» GIVEN REQUEST:
Reproduce word for word the passage of the San Antonio river run account starting with "Along the way" and going on through "sitting on a rock.".

### PAGE EXTRACT

Running in the inner city poses many challenges because of traffic, crowds, smog, stray dogs and other perils. I learned to deal with the problem in my former job where I traveled extensively for 20 years including four years in Europe. Unfortunately, we didn’t have smart phones or Google Maps in those days, so I would simply go to the front desk of my hotel and ask for a map or directions to the river. Many cities have recreation trails along their watercourses and I’m fortunate to have had the opportunity to run many of them; the Potomac, Mississippi, Danube, Rhine, Rio Grande and Colorado to name a few.
When we recently took a short trip to San Antonio, TX on our way to the Bandera 100K, I made sure to stay near the San Antonio River so I could safely run in the city. The Riverwalk is a gem in the 7th largest city in the US, but you need to stay away from the overcrowded restaurant section to be able to run. Save that part for afterwards when you will certainly be hungry for some Tex-Mex.
Many people have heard of the Alamo and the famous battle, but may not be aware that it was one of many Spanish missions along the San Antonio River. (On a side note: every good Texan takes their children to San Antone to “remember” the Alamo, so we paid a short visit with our four year old, Maddie.) Start your run at the Alamo for motivation and then find your way to the main section of the river and head south.
The San Antonio Missions National Historical Park comprises four of the five missions (Alamo is the fifth) along the river so you can stop and visit each one as you run. I was only able to make it to one, the Mission Concepción, since I was tapering for my race in a few days. The pathway is concrete, but you are safe from traffic and will see many other people running, riding bikes or walking their dogs.
You will pass near the King William district, a historical neighborhood with many fine homes in case you want to take a side trip. This is also the home of a swinging jazz group known as the King William Jazz Collective so you will want to put their CD on your iPod before you run. The Blue Star Brewing Co. is on the right and has live jazz every Tuesday. San Antonio is an artsy town that offers more than just mariachi and tejano music.
Along the way you will see several large spillways and some smaller picturesque waterfalls. There are many river crossings either over tall suspension bridges or low concrete and stone viaducts. Bald Cypress trees line the banks of the river where you can see “knees” protruding up through the ground. They are thought to support the tree or possibly aerate the roots because the trees grow in water. No one really knows the purpose for sure though.
It’s hard to imagine that you could see any wildlife in the inner city, so I was surprised at the many different birds that I saw on my run. I saw five Neotropic Cormorants, a solid black waterbird that can dive several hundred feet underwater. They are one of the few bird species that doesn’t have waterproof feathers which helps them dive. That’s why you’ll often see them spreading their wings to dry them while sitting on a rock.

######
### MATERIAL SUPPLIED

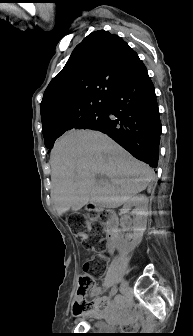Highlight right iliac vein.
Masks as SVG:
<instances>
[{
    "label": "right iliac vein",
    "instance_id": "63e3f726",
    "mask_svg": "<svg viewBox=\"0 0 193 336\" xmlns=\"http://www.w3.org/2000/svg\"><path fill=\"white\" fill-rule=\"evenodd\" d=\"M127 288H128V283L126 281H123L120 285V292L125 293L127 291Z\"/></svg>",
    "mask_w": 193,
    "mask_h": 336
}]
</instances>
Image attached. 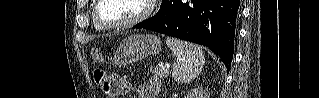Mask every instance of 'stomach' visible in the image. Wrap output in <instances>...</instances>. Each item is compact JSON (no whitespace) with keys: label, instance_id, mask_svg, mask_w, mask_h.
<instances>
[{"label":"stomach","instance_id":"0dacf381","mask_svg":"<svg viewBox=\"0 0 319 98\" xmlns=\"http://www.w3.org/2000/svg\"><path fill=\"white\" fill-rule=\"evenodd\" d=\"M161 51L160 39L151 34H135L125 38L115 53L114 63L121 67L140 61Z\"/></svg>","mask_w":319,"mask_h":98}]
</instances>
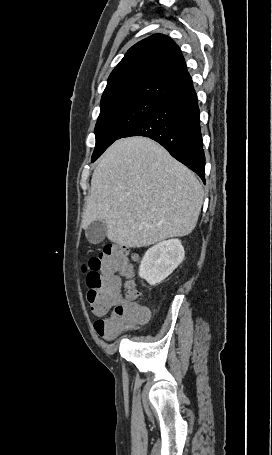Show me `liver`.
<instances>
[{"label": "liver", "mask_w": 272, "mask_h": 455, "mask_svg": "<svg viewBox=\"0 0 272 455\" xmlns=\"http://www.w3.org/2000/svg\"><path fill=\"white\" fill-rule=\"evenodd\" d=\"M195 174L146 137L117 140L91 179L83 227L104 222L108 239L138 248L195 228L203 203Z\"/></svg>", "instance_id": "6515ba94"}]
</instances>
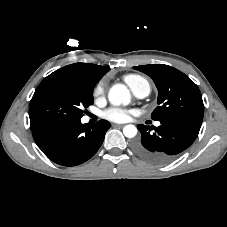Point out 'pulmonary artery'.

######
### MATERIAL SUPPLIED

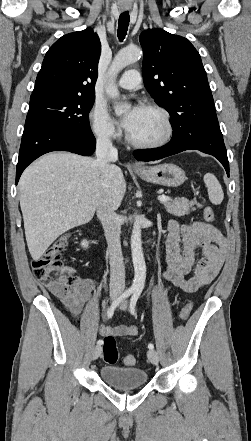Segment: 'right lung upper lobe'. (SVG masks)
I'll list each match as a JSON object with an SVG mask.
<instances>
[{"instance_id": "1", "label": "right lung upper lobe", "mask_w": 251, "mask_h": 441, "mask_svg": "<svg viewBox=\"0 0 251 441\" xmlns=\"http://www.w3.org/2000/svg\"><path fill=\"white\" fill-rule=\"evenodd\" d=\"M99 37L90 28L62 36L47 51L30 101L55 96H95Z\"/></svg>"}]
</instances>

######

» ANSWER FOR THE TASK:
Along the way you will see several large spillways and some smaller picturesque waterfalls. There are many river crossings either over tall suspension bridges or low concrete and stone viaducts. Bald Cypress trees line the banks of the river where you can see “knees” protruding up through the ground. They are thought to support the tree or possibly aerate the roots because the trees grow in water. No one really knows the purpose for sure though.
It’s hard to imagine that you could see any wildlife in the inner city, so I was surprised at the many different birds that I saw on my run. I saw five Neotropic Cormorants, a solid black waterbird that can dive several hundred feet underwater. They are one of the few bird species that doesn’t have waterproof feathers which helps them dive. That’s why you’ll often see them spreading their wings to dry them while sitting on a rock.